Fallible APIs and Allocators: the design
Note: This post was drafted by an AI assistant under direction from the author. It is not first-hand writing; the design choices it describes are real, the prose explaining them is generated. Treat the technical content as the design talking, and the framing as a translation layer.
MisraStdC splits failure into two kinds and treats them differently. This page explains the split and the naming convention that goes with it.
Two kinds of failure
Caller bug. Out-of-bounds access, null pointer where one was promised, uninitialized object, broken invariant. The library does not try to recover. It aborts on the spot with a message and a stack trace.
Runtime failure. Allocation failure, parse failure on external data, allocator exhaustion. The library returns false and lets the caller decide what to do.
The naming rule
For every operation that can fail at runtime, there are two public names:
- The plain name returns
bool. You handle the result. - The
Mustvariant aborts on failure. You use it when failure is genuinely not recoverable at this layer.

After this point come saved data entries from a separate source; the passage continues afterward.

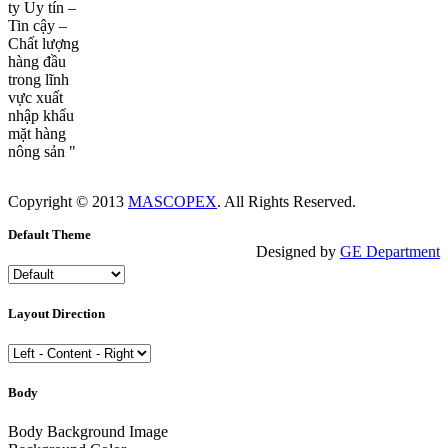
ty Uy tín –
Tin cậy –
Chất lượng
hàng đầu
trong lĩnh
vực xuất
nhập khẩu
mặt hàng
nông sản "
Copyright © 2013
MASCOPEX
. All Rights Reserved.
Default Theme
Designed by
GE Department
Layout Direction
Body
Body Background Image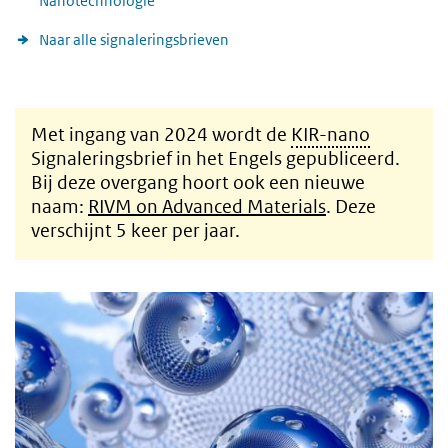
Nanotechnologie
Naar alle signaleringsbrieven
Met ingang van 2024 wordt de
KIR-nano
Signaleringsbrief in het Engels gepubliceerd.
Bij deze overgang hoort ook een nieuwe
naam:
RIVM on Advanced Materials
. Deze
verschijnt 5 keer per jaar.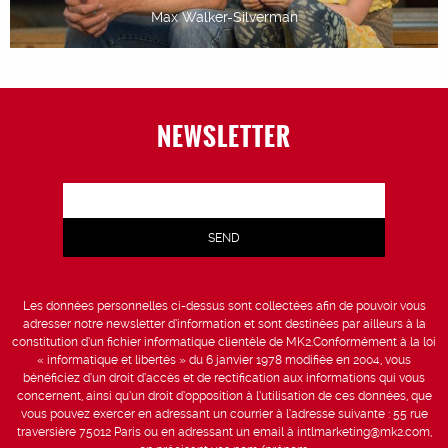
Max Walker-Silverman
NEWSLETTER
Les données personnelles ci-dessus sont collectées afin de pouvoir vous
adresser notre newsletter d’information et sont destinées par ailleurs à la
constitution d’un fichier informatique clientèle de MK2.Conformément à la loi
« informatique et libertés » du 6 janvier 1978 modifiée en 2004, vous
bénéficiez d’un droit d’accès et de rectification aux informations qui vous
concernent, ainsi qu’un droit d’opposition à l’utilisation de ces données, que
vous pouvez exercer en adressant un courrier à l’adresse suivante : 55 rue
traversière 75012 Paris ou en adressant un email à intlmarketing@mk2.com,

if (!VecInsertL(&values, item, idx)) {
// handle the allocation failure
return false;
}
VecMustInsertL(&values, item, idx);
// keeps going on success, aborts on failure
The plain name is the default. The Must form is the explicit opt-in to “treat failure as a programmer error from here up.” Use it at the top of binaries or in test fixtures, not deep inside a library.
L and R insertion forms
Insertion APIs come with L and R suffixes for ownership transfer behavior — see Generic Containers and Ownership for the full story. The failure model intersects them in one important way: the L form only zeros the source on success. A failed L insertion leaves the source untouched, so the caller can retry or hand it elsewhere.
What about allocators
Containers carry an Allocator * field and bind it at construction. The lifetime story is told by the Scope macro — see Scope-Based Allocator Discipline. Once bound, the allocator does not move; if you need a different policy, you build a different container.
Five allocator backends ship with the library: HeapAllocator, PageAllocator, ArenaAllocator, SlabAllocator, BudgetAllocator. Pick one based on lifetime and growth pattern, not on capabilities — all five can back any container.
What “landed” means today
The allocator half of this design is in: typed allocator structs, allocator-owning containers, per-type magic validation, the Scope discipline.
The fallible-API half is partway through. Some container operations still abort on allocation failure instead of returning false. If you find one without a Must peer, treat that as a piece that hasn’t been converted yet — the public convention is that the plain name propagates.